-- Material shown start --

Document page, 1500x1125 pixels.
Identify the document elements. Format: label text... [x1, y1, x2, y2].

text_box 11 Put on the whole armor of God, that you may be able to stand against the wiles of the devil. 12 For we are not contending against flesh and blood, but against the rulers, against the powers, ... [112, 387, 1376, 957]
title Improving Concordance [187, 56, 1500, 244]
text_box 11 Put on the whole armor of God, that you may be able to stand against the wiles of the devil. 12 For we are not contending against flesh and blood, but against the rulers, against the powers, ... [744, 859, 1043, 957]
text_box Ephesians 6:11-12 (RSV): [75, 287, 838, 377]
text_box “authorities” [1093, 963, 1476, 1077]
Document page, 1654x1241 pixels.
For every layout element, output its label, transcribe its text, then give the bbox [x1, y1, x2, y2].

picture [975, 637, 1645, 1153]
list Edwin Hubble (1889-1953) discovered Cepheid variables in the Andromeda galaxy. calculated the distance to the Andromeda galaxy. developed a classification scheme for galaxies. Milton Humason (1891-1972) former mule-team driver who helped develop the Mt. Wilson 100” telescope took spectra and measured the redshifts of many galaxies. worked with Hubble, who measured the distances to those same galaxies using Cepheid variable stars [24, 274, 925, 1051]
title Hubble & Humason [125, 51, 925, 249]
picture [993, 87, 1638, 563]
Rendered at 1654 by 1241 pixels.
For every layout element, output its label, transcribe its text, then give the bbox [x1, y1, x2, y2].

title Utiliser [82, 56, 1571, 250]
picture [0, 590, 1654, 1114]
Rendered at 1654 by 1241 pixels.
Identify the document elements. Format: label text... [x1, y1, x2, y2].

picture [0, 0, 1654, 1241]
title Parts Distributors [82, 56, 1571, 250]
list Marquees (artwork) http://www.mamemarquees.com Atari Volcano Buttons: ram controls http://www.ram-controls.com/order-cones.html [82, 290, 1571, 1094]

-- Material shown end --

### Problem to work on
Rewrite the records starting at the line that has "Document page, 1654x1241 pixels." and ending after the line that has "picture [975, 637, 1645, 1153]", with "bbox" replaced by "bounding box" and everything else unchanged.

### Response to this task
Document page, 1654x1241 pixels.
For every layout element, output its label, transcribe its text, then give the bounding box [x1, y1, x2, y2].

picture [975, 637, 1645, 1153]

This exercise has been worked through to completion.